» **Task directions**: Starting at the line with "left_click(198, 40)", retype every remaining line of the records exactly. Do not include pictures.

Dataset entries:
○ ○ ○ ○
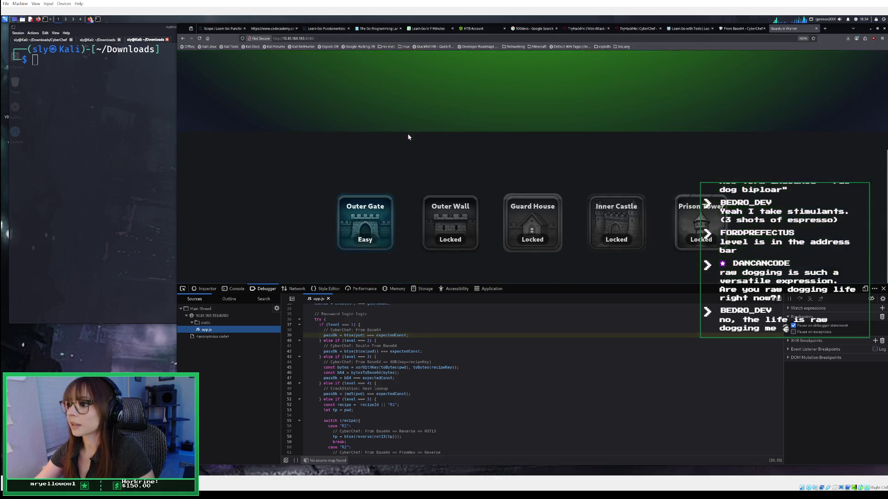
left_click(376, 209)
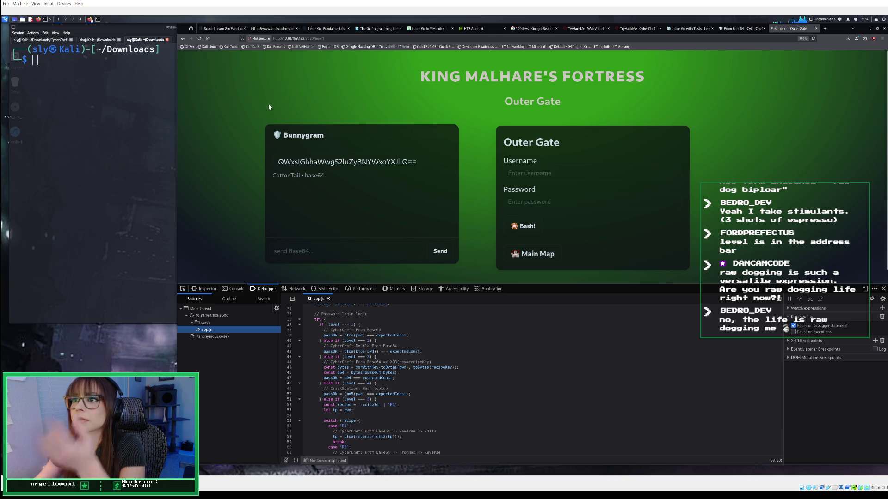
left_click(199, 38)
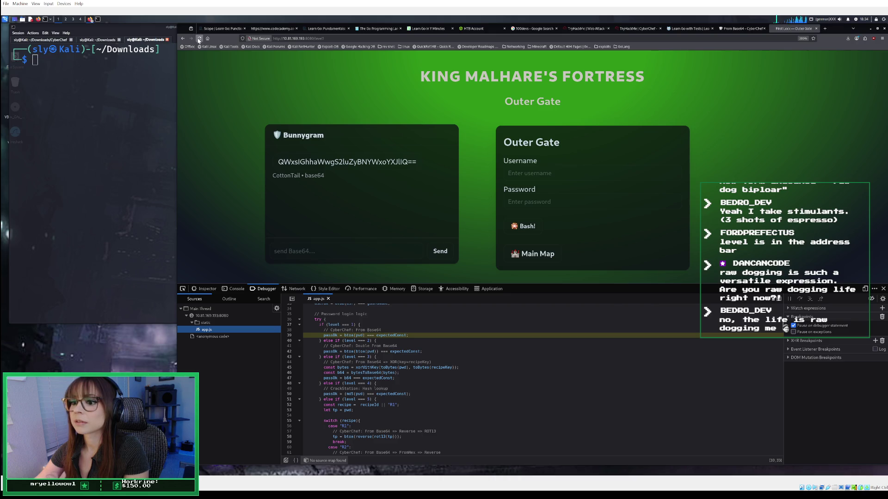
left_click(198, 40)
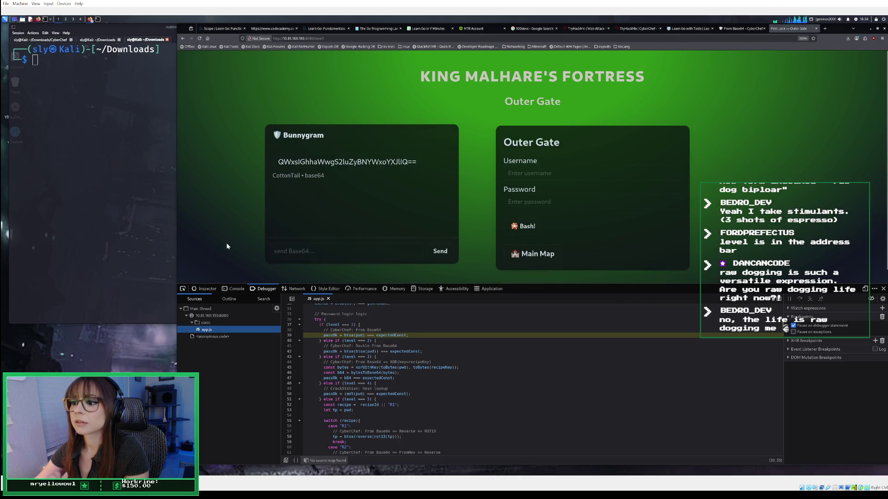
left_click(222, 315)
left_click(222, 309)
○ ○ ○ ○
» **Result below**:
left_click(198, 40)
left_click(222, 315)
left_click(222, 309)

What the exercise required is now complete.